There are a bunch of authentication mechanisms out there. You may want to check popular APIs such as Twilio, Google's APIs or Amazon web services to get an idea of how simple or how difficult it could be. Usually:

  • When the goal of the API is to be able to identify you as a consumer of that API (for instance for invoicing purposes), then you'll be provided with an identifier and a secret.

  • When the goal of the API is to give programmatic access to the data of a person, OAuth or OpenID will be used.

Aside those two mechanisms, there are more esoteric ones. For instance, all APIs I produce rely on client-side SSL certificates, which makes it possible to have a good level of security at nearly zero cost, the code being of extreme simplicity. While those mechanisms can present some benefits, I wouldn't advise you to use them unless you know the audience (i.e. the programmers who will be developing software which would use your API) are familiar with them. In general, this means sticking with ID/secret or OAuth/OpenID.

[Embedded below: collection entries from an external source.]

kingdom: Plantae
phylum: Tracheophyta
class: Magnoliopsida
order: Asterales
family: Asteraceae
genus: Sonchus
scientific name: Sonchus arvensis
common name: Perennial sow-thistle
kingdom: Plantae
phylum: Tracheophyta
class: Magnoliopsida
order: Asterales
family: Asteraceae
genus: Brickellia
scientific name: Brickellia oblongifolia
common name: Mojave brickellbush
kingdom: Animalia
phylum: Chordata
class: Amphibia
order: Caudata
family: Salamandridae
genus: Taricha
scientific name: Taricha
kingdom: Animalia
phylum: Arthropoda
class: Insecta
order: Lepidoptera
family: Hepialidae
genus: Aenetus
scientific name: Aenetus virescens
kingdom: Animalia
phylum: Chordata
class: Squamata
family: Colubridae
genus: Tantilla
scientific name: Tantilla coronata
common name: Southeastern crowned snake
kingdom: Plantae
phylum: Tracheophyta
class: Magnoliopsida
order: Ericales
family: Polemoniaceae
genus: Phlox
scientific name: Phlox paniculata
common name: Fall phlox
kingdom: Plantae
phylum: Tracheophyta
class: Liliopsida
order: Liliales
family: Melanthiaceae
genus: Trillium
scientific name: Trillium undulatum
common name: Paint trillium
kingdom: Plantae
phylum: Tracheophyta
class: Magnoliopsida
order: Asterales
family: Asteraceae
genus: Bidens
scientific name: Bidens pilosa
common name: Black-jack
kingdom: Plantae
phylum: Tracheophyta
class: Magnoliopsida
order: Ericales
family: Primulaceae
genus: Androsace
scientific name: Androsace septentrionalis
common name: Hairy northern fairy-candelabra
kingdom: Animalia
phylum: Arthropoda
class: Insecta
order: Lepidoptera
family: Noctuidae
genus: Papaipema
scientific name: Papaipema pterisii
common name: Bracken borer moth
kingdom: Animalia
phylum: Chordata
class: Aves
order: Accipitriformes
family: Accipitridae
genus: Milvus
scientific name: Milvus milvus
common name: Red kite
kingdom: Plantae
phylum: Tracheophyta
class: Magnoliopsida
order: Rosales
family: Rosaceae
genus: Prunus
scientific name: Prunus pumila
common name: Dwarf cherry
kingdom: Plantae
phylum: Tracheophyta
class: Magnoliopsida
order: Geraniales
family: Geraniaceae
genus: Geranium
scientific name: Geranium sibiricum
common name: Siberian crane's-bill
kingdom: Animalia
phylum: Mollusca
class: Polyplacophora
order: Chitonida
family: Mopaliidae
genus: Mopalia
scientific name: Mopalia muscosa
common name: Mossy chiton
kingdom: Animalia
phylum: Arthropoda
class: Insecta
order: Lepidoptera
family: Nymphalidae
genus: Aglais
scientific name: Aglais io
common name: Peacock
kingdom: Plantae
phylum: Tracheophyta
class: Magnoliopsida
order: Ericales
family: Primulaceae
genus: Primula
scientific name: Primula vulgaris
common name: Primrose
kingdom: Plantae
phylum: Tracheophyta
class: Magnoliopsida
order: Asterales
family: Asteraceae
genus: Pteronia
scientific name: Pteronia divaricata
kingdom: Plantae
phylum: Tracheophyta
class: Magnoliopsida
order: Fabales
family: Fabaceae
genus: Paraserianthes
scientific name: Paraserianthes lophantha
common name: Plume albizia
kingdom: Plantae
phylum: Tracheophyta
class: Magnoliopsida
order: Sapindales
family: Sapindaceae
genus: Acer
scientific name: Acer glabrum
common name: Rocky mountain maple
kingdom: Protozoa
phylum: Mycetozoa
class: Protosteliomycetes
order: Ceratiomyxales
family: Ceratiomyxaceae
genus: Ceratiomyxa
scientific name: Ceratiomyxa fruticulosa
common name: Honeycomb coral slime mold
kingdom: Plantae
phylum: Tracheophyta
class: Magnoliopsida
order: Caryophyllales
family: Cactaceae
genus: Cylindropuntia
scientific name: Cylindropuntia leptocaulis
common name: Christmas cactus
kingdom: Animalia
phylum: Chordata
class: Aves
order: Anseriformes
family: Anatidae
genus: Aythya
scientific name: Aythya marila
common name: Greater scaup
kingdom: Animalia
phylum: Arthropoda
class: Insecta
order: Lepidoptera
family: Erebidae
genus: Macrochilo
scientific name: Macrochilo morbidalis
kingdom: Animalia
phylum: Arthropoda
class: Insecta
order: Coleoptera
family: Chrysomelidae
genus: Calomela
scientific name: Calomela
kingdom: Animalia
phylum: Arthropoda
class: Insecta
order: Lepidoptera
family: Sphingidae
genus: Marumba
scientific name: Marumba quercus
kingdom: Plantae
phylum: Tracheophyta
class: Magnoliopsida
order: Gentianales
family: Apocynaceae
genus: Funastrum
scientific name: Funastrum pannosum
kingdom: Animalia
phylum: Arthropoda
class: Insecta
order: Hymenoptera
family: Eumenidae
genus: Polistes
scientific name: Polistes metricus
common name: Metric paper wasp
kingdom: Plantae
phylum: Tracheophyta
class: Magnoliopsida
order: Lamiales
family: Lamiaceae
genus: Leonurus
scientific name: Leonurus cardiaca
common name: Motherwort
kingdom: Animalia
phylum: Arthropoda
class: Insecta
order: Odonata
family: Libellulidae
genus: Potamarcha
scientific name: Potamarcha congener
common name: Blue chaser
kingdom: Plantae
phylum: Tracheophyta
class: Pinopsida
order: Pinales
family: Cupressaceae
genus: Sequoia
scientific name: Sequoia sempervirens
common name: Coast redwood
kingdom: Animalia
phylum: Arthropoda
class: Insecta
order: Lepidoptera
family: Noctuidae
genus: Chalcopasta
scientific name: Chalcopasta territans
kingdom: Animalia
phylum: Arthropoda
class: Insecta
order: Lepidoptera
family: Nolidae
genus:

One of the benefits of using those common mechanisms is that most frameworks implement them for you. Never, ever try to implement your own authentication; unless you're a security expert, you'll get it wrong.

Some of those frameworks would handle the error handling for you, i.e. send a coherent response to the user who was unable to authenticate. When this is not the case, do not use redirects; instead, return an HTTP 401 or HTTP 403 depending on the case, possibly providing a error message. The message should be short and should not contain technical details; specifically, never include a stack trace.

When defining the interface of your API, remain technology-agnostic. The user shouldn't know nor care if you're using .NET Core or Ruby on Rails. This includes using proper terminology; for instance, the user shouldn't have to know what claims are.

As with any authentication, be prepared to spend a few hours implementing a solution which works, and months refining it. Edge cases are usually tricky and security is at stake. For instance, how do you protect the authentication part of your API against brute force attacks, while being sure your legitimate users won't be blocked if, at some point, they use a wrong configuration with a wrong secret key? Or, when the hashes of secret keys leak because you were hacked, how do you inform your users about this incident?

since this is an API I assume I need to worry about authentication

It depends on your business case. Some APIs are public, and so they have no authentication. In general, it's a good idea to put authentication even for an API serving non-personal data for free in order to protect yourself against abuse.

  • I guess you are right that it really depends on the business case. The data although not really sensitive information does include information specific to client data (which could be considered sensitive tells me authentication is needed...otherwise anyone (not just attackers) could try to potentially get at this data. I like the way you framed your answer though so +1.